A series of monoclonal antibodies directed against lipid A was characterized by using synthetic lipid A analogs and partial structures. These compounds vary in phosphate substitution, acylation pattern (type, number, and distribution of fatty acids), and, in the case of monosaccharides, in their backbone glycosyl residue. The monoclonal antibodies tested could be subdivided into five groups according to their reactivity patterns. One group reacted exclusively with 1,4'-bisphosphoryl lipid A, and a second also reacted with 4'-monophosphoryl lipid A. Two further groups recognized either 4-phosphoryl or 1-phosphoryl monosaccharide partial structures of lipid A. The fifth group reacted with 4-phosphoryl monosaccharide structures and with phosphate-free compounds.

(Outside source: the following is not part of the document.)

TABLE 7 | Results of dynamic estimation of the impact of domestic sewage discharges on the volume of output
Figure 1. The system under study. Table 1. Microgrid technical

Antibodies reactive with monosaccharide structures also recognized their epitopes in corresponding phosphorylated disaccharide compounds. Both groups of monosaccharide and monophosphoryl lipid A-recognizing antibodies have access to their epitopes in bisphosphoryl compounds as well. Because of this unidirectional reactivity with more complex structures, the various specificities cannot be distinguished by using bisphosphoryl lipid A (e.g., Escherichia coli lipid A) as a test antigen. The epitopes recognized by the various monoclonal antibodies all reside in the hydrophilic backbone of lipid A, and there was no indication that fatty acids were part of the epitopes recognized. Nevertheless, the reactivities of compounds in the different test systems are strongly influenced by their acylation patterns; i.e., acyl groups may modulate the exposure of lipid A epitopes.